Tourism, a primary driver of the economy, has taken a huge hit. In 2011, there was a 33.7 percent drop-off in profits from tourism. In an attempt to appeal to any tourists the ministry of tourism has begun marketing the country to less affluent prospective visitors from Eastern Europe and Russia. Tourists from these areas are known to have less disposable income than high-end travelers spending less money outside the all-inclusive resorts, which are already offering bargain basement packages to get people to come.

In 2011, FDI in Tunisia dropped by 20.5 percent and 153 ventures ceased activity in the country. The Libyan crisis that followed kept FDI in Tunisia at arms length. Overall, the economy declined by 1.1 percent in 2011 according to the African Economic Outlook and Real GDP growth has only recently matched the North African average, but still lags behind the continent as a whole.

If Tunisia is to pull itself out of this, it must do three things: attract more foreign investment; generate more internal investment in new large as well as small and medium enterprise (SME) businesses, and reinvigorate the tourist sector.

There are some reasons to look to FDI for Tunisia’s recovery. The Tunisian government announced in August that FDI was up 44.9 percent in 2012 from 2011. However, when compared to 2010 it is merely an 8.3 percent increase, indicating that the country is still very much in recovery mode. And it is not all good news. Recently, a French firm, Cotrix, announced it is shuttering Tunisian operations, putting more than 300 people out of work.

At the same time, there has been little to no effort by the Tunisian government to seek North American investment. Tunisia offers various advantages, from an educated workforce to its location and the bilingual, increasingly tri-lingual, population. It also offers a 10-year tax abatement and other sweeteners. Still, the lack of a marketing push and perceptions in the United States of general instability in the region have prevented money from flowing.

It is more difficult to get a handle on local investment in Tunisia. According to one private equity source, his firm will soon be launching its first private equity fund for Tunisia. Also, at least two new technology incubators have launched. An additional third has expressed interest and if successful, will import some best practices from a successful accelerator located outside the country.

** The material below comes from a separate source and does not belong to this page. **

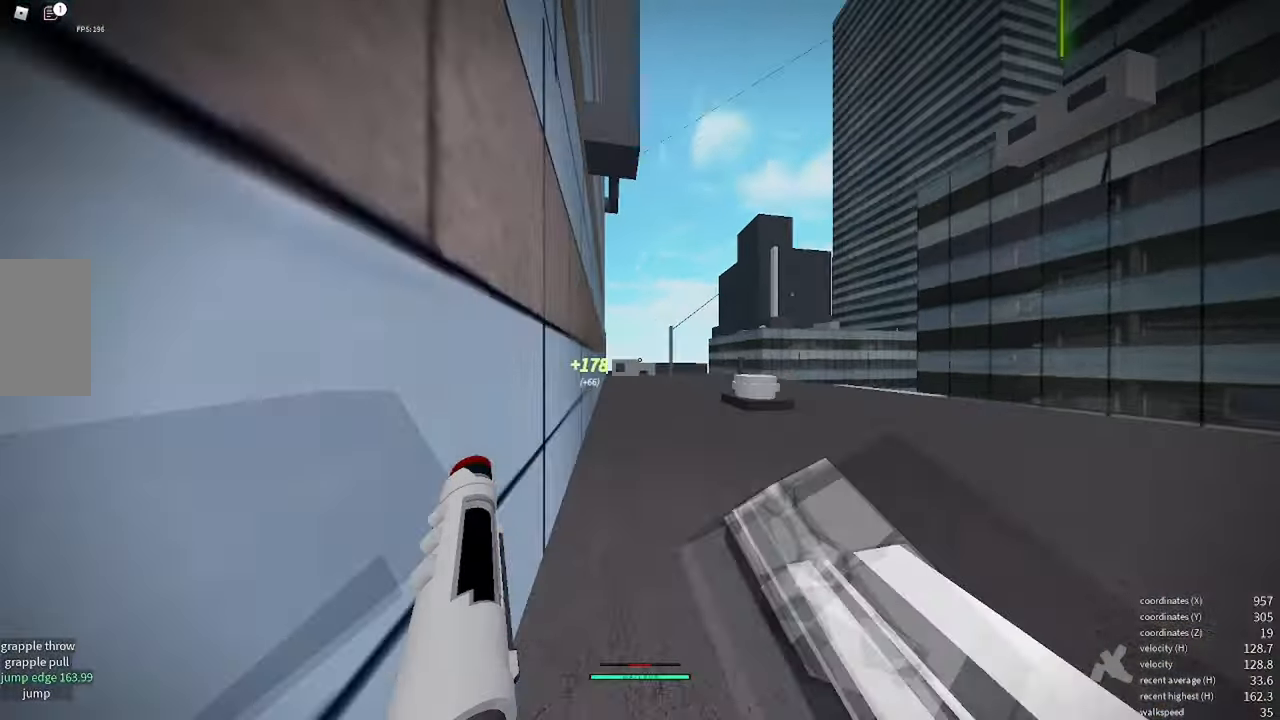
{"keys": ["w"], "mouse": [], "events": [[17, "space", "up"], [134, "space", "down"], [184, "space", "up"], [317, "space", "down"], [400, "space", "up"]]}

Another reason for hope is the apparent commitment by the government and civil society to public transparency. In addition to measures taken in the draft constitution, the prime minister’s office has placed a high value on transparency. The link between transparency and accountability is well documented, creating a more stable foundation for investment and confidence. Additionally, the prime minister’s office is devoting human and financial resources to global open data discussions as one concrete example of its commitment.

Civil society organizations are making several contributions to open government, especially around election monitoring. The non-governmental organization (NGO) al Bawsala is monitoring all the actions of the elected constituent assembly. The online effort OpenGov.Tn is working to convince the Tunisian government to publish detailed budgets of ministries and other public institutions in a digital format. Another NGO, the Ta’azor Center, is launching an effort to aggregate much of the information the government has already released to make it easier for Tunisians to find and use, believing that greater access to information will lead to more engagement in public and private life.

Tunisia could be a bright star in North Africa and the Middle East. However, the economic stakes in the game are high. If the economy does not rebound — if democracy does not show results — Tunisia could see a whiplash effect resulting in a retreat to the safety of a strong government hand, which history tells us won’t produce greater economic opportunity for Tunisians.

David Nassar is the CEO of Hotspot Digital.